Onley's chance of the podium looks to be gone unless he can make up time tomorrow or on Sunday.
Updated
at 8.50pm CEST
5.28pm CEST
17:28
2km to go: Onley is suffering. He drops off the back of Lipowitz's wheel for a few seconds.
Pogacar looks happy simply to mark Vingegaard and let Arensman have the stage.
5.27pm CEST
17:27
2.5km to go: It's now or never for Pogacar? And indeed now or never for Onley to try and make up that 22sec.
5.26pm CEST
17:26
3km to go: The crowds are huge and noisy now. Arensman makes his way through a large, screaming group of fans. The group of four, the top four in GC at the Tour de France, follow 19sec later.
Is Pogacar happy to let Arensman have the stage win?
Updated
at 8.51pm CEST
5.24pm CEST
17:24
3.5km to go: Vauquelin is in a group of six, five minutes down on the leaders now. A tough day for the Frenchman who will be overhauled in the GC and certainly be knocked down to eighth, at least.
Updated
at 8.51pm CEST
5.23pm CEST
17:23
4km to go: Onley sits third wheel. Lipowitz remains glued (not literally) to the 22-year-old Scot's back wheel.
5.22pm CEST
17:22
4.5km to go: It's a 25sec lead for Arensman. Pogacar has clearly upped things a bit behind, but it looks like Arensman has responded.

MATERIAL SUPPLIED ->
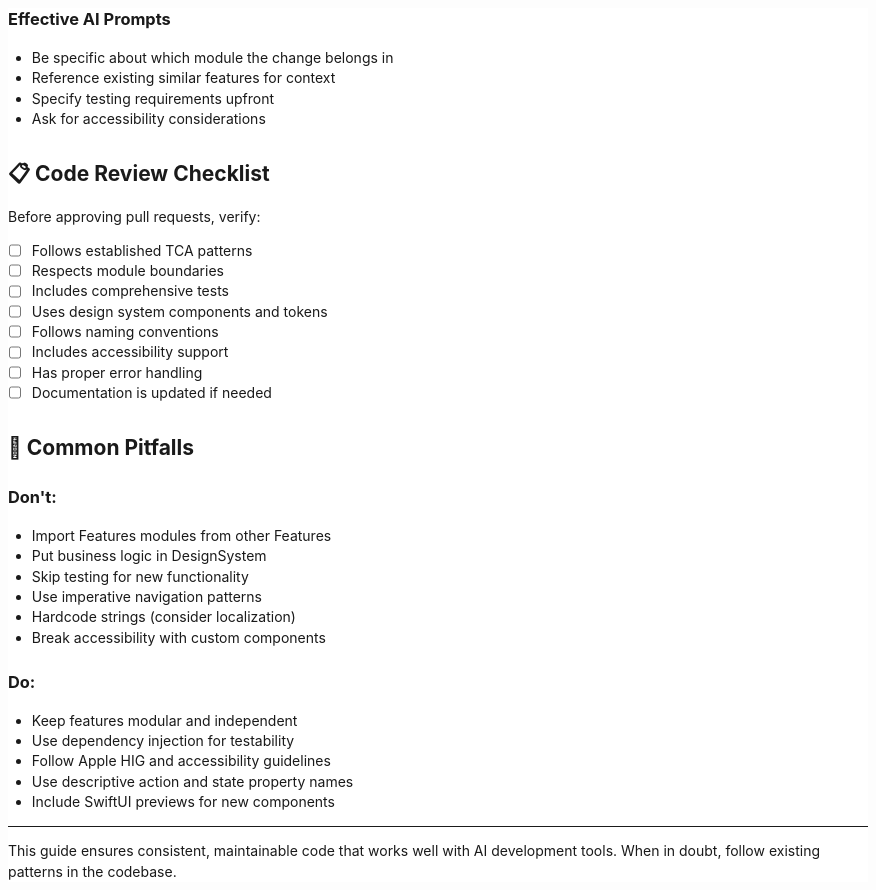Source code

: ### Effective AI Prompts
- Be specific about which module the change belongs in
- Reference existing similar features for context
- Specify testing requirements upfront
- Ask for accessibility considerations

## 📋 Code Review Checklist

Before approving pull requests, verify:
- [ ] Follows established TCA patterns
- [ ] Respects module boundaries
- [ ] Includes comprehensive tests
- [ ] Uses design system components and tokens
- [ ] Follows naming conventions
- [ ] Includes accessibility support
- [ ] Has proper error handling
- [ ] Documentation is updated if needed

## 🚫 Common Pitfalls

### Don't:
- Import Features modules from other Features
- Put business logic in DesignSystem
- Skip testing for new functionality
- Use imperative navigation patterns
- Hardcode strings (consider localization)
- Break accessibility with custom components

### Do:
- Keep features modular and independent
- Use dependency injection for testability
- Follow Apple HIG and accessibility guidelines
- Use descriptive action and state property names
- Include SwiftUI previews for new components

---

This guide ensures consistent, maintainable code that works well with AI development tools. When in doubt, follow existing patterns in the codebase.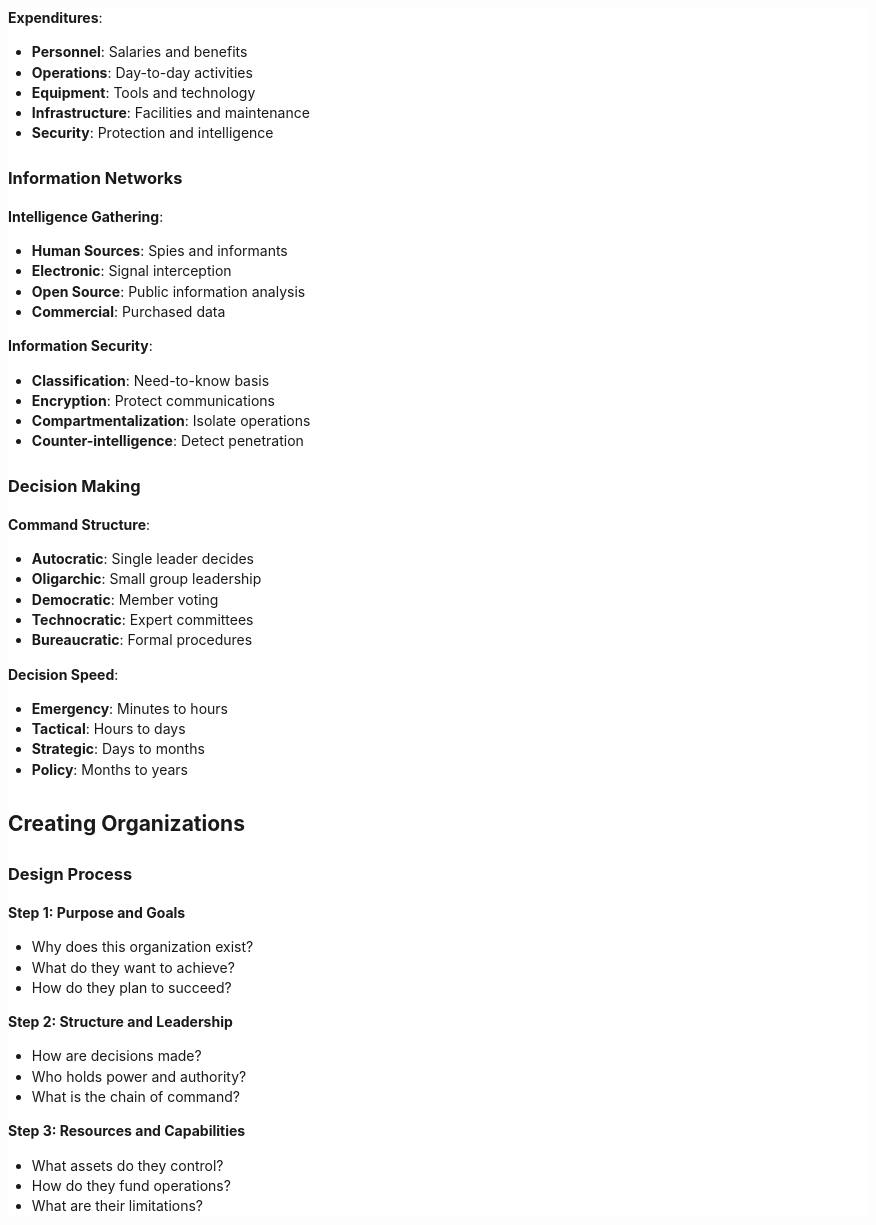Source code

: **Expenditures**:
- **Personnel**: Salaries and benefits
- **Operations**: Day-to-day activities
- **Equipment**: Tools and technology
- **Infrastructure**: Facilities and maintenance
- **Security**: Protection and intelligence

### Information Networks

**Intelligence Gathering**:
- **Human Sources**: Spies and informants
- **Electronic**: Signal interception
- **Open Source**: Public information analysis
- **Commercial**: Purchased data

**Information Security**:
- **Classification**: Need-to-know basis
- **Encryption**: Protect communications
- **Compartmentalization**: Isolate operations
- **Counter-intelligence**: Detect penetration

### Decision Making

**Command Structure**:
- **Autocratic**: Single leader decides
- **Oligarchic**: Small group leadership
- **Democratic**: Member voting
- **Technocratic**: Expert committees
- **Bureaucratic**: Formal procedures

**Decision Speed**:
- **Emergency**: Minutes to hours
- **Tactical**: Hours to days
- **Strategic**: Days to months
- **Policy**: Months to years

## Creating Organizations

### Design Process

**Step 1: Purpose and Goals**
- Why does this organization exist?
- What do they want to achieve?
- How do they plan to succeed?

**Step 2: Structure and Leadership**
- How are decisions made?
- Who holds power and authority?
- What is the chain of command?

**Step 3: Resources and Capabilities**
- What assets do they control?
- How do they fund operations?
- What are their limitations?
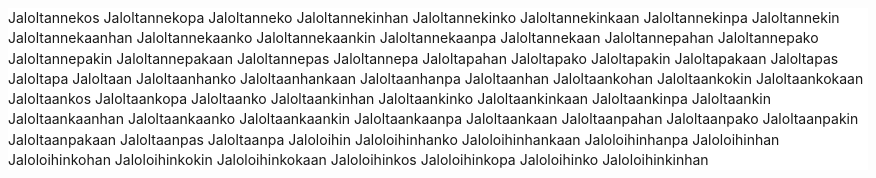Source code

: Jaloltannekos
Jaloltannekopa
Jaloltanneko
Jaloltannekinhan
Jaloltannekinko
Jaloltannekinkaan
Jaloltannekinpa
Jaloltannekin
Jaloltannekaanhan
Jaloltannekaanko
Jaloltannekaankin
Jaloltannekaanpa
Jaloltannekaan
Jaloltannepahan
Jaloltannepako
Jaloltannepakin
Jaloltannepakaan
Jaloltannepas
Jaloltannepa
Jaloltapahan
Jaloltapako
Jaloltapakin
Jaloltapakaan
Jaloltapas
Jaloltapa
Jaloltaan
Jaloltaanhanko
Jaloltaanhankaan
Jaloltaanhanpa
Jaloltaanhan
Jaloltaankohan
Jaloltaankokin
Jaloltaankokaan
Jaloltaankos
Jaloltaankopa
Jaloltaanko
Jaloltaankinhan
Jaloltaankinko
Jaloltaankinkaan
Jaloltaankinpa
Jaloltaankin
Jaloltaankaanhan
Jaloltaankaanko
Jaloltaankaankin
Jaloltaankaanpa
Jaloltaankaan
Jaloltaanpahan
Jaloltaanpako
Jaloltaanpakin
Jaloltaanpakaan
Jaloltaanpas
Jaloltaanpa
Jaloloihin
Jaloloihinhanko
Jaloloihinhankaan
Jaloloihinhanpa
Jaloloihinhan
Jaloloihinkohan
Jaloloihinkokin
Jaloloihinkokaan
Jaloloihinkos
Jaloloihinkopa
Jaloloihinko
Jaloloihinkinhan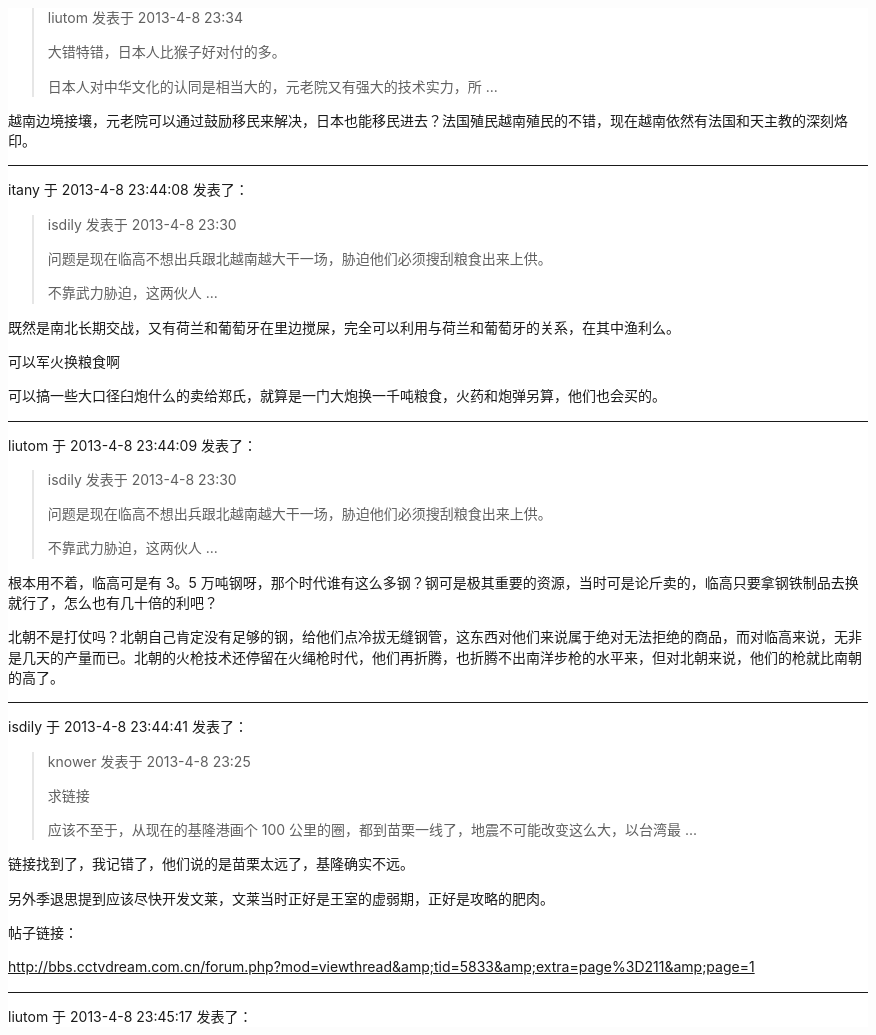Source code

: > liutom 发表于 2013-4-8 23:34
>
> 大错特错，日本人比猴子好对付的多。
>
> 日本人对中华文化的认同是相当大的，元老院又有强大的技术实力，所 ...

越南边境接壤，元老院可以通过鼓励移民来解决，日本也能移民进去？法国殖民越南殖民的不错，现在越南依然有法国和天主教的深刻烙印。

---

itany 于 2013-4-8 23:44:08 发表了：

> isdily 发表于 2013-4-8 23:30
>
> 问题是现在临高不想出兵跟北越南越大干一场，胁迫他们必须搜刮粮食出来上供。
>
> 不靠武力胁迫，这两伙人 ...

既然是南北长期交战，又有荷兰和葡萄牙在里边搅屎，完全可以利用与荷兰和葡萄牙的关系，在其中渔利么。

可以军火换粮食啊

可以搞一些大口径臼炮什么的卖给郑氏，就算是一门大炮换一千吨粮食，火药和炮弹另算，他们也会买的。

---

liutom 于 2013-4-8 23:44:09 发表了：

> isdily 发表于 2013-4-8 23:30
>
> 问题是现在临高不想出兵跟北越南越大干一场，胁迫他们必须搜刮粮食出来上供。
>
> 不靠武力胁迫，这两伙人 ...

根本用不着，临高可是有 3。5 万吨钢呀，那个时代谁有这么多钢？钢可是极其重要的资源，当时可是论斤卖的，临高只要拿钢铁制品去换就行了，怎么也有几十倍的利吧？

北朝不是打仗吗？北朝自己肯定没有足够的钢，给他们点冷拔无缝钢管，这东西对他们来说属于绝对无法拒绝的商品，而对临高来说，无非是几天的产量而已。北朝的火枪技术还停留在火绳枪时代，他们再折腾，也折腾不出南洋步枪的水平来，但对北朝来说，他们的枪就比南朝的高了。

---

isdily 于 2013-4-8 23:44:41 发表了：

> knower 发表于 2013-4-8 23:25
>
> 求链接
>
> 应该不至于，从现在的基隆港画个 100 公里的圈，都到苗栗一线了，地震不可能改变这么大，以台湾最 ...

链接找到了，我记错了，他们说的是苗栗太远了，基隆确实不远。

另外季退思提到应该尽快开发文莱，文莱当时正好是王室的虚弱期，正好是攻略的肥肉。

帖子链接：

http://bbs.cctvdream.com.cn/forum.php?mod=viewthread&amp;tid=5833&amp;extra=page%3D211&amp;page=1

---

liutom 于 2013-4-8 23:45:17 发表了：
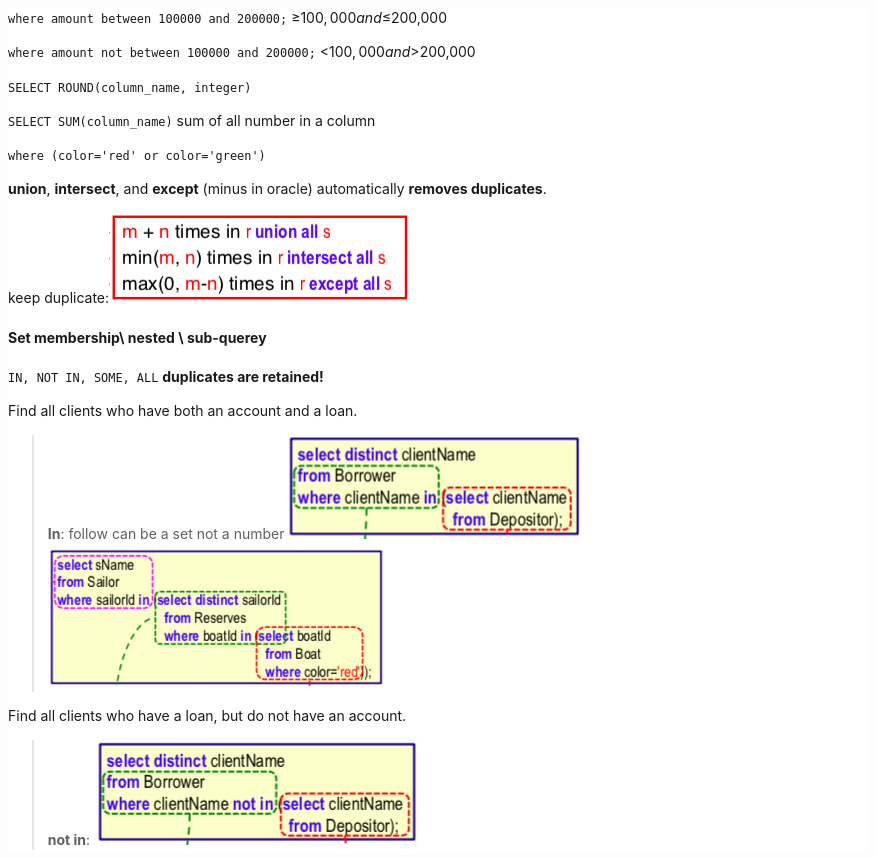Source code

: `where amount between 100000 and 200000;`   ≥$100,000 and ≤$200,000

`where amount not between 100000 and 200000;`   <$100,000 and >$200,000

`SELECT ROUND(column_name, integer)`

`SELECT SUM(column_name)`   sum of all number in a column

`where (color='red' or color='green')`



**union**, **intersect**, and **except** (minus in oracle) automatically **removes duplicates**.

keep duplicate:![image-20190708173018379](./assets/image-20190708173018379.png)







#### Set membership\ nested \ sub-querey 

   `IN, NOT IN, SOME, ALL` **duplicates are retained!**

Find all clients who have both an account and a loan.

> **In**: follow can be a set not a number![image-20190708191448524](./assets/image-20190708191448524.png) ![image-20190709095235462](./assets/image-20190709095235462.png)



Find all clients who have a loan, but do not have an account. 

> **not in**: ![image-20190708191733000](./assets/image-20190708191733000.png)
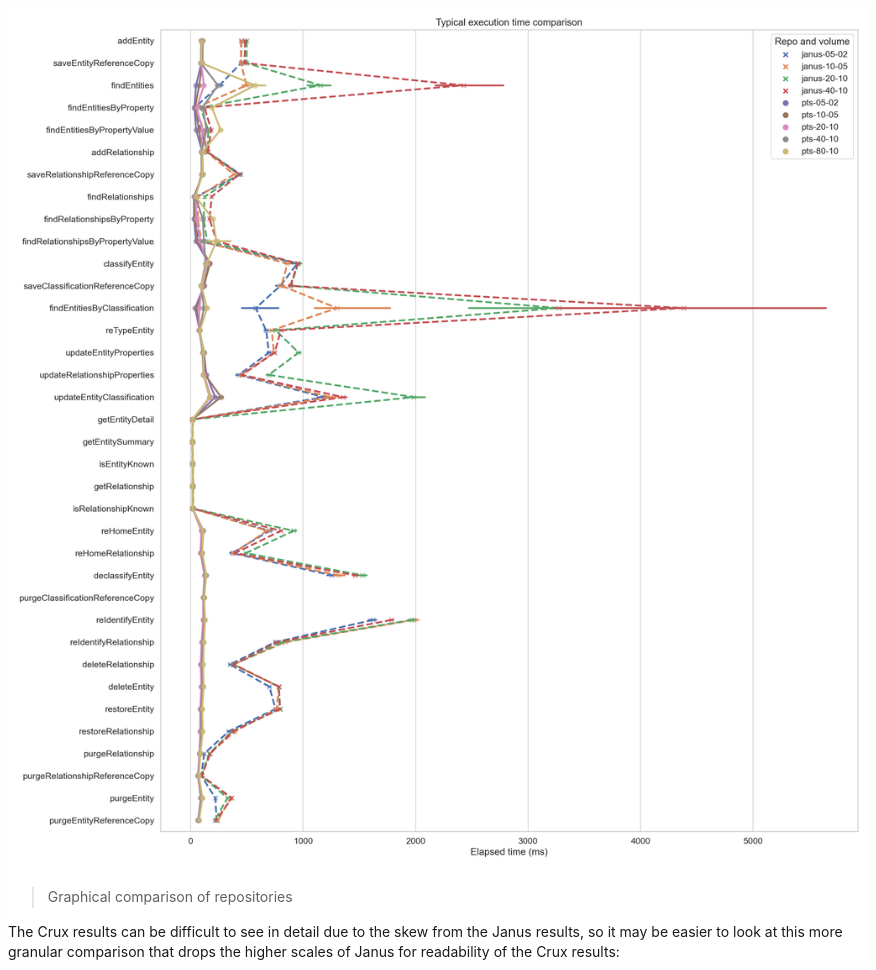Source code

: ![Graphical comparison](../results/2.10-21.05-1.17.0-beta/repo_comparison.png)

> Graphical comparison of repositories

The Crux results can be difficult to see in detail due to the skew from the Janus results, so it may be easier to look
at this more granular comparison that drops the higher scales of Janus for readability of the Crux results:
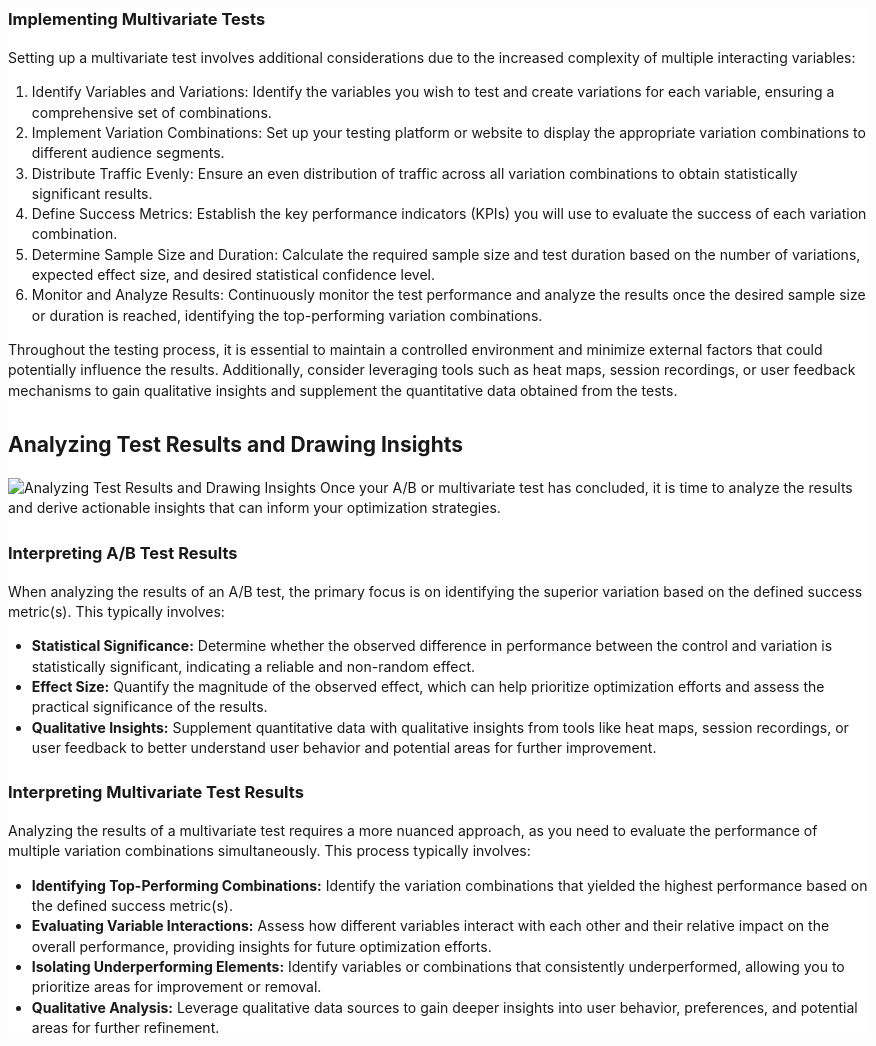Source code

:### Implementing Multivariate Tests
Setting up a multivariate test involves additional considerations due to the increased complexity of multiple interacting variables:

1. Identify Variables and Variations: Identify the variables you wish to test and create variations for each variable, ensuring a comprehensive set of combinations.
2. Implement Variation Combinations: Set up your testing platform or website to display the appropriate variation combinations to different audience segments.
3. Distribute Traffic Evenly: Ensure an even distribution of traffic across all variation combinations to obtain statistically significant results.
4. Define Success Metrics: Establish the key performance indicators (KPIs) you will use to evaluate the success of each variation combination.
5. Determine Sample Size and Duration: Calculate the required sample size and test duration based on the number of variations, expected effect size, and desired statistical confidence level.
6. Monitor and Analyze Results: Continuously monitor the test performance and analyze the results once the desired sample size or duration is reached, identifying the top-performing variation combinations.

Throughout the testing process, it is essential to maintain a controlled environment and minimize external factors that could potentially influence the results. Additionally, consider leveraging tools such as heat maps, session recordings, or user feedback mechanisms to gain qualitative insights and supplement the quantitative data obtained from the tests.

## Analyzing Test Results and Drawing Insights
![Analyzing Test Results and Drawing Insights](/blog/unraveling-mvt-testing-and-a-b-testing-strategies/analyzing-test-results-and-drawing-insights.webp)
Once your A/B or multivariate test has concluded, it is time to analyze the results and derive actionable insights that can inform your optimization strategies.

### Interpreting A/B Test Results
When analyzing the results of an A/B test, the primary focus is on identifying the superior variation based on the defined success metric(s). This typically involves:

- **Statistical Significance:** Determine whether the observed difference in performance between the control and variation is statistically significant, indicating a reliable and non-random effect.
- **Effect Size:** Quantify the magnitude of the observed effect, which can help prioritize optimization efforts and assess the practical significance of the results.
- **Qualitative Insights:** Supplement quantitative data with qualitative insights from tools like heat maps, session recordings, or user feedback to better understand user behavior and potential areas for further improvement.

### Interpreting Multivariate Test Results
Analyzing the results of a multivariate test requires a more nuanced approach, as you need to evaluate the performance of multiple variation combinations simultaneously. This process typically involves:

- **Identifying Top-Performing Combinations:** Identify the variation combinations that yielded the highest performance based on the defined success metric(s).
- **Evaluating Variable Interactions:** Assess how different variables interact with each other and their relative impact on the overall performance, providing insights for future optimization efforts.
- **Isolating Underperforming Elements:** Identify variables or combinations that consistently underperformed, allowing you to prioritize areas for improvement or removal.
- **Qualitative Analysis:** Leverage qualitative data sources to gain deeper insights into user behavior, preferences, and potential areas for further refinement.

REQUIRED WORK ->
1 - In the Tour de France live blog, how far behind Arensman is the group of four at 3km to go?
2 - Write the next part of the Tour de France live blog, starting from where it stops.

TASK-BY-TASK ANSWERS ->
1 - 19 seconds.

2 -
Gall and Johannessen are now alone, third group on the road, having dropped the former yellow jersey-wearer Ben Healy.
Updated
at 8.51pm CEST
5.20pm CEST
17:20
5km to go: Arensman stands up and dances on his pedals, maintaining a strong rhythm. He still has 24sec. La Plagne's ski chalets dot the sides of the road.
Updated
at 8.52pm CEST
5.19pm CEST
17:19
5.5km to go: Pogacar continues to control the pace in this group of four. The gap shrinks to 25sec, between them and Arensman. Neither Onley nor Lipowitz look to have the legs to attack at this stage. But of course they are riding their own head-to-head race, like Pogacar and Vingegaard, above them in GC.
Updated
at 8.52pm CEST
5.17pm CEST
17:17
6km to go: Arensman looks a tiny bit ragged but is still putting plenty of power into the pedals. He knows a second stage win of the race is in reach … But he also knows there is a big threat in yellow back down the road.
5.16pm CEST
17:16
6.5km to go: Pogacar, Vingegaard, Onley, Lipowitz, in that order, in this second group on the road. Arensman, grinding it out up front, has 31sec.
5.15pm CEST
17:15
6.5km to go: Pogacar attacks! Vingegaard follows, and Onley too, and momentarily a gap opens up to Lipowitz! But the German manages to get back on.
5.14pm CEST
17:14
7km to go: Arensman has 35sec. Is Pogacar waiting for the steepest slopes? Is Lipowitz going to try and attack?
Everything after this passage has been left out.